Omar Alghabra, ministre fédéral des Transports, en entrevue avec La Presse

Il a notamment souligné son initiative, lancée en 2016, de réunir des députés de confession juive et musulmane à Ottawa pour partager un souper de Noël afin de discuter des valeurs qui les unissent et de rejeter à l’unisson l’intolérance – une rencontre qui a eu lieu cette saison encore, mais par Zoom, en raison de la pandémie.

Blanchet se défend

Dans un courriel envoyé par son bureau à La Presse, le chef du Bloc québécois, Yves-François Blanchet, s’est défendu d’avoir attaqué injustement le nouveau ministre.

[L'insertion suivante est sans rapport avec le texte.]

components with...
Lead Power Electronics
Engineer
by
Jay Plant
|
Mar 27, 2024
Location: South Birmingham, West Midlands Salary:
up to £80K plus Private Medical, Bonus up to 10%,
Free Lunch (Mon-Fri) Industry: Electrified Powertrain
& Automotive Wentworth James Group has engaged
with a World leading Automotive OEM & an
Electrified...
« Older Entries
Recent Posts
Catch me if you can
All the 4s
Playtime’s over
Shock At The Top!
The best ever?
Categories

« J’ai soulevé des questions légitimes en démocratie quant à des positions passées du nouveau ministre des Transports relativement à l’application de la loi islamique [charia] en matière de droit familial, avec ce que cela implique pour les droits des femmes, ainsi que sur son opposition à l’inscription du Hamas sur la liste des groupes terroristes alors qu’il dirigeait la Fédération canado-arabe », a affirmé M. Blanchet.

« Non seulement le Parti libéral refuse-t-il que le ministre réponde aux questions, mais il tente aussi de censurer le simple fait de les poser. Les libéraux de Justin Trudeau craignent-ils de s’en remettre au jugement des Québécois et des Canadiens ? », a-t-il ajouté.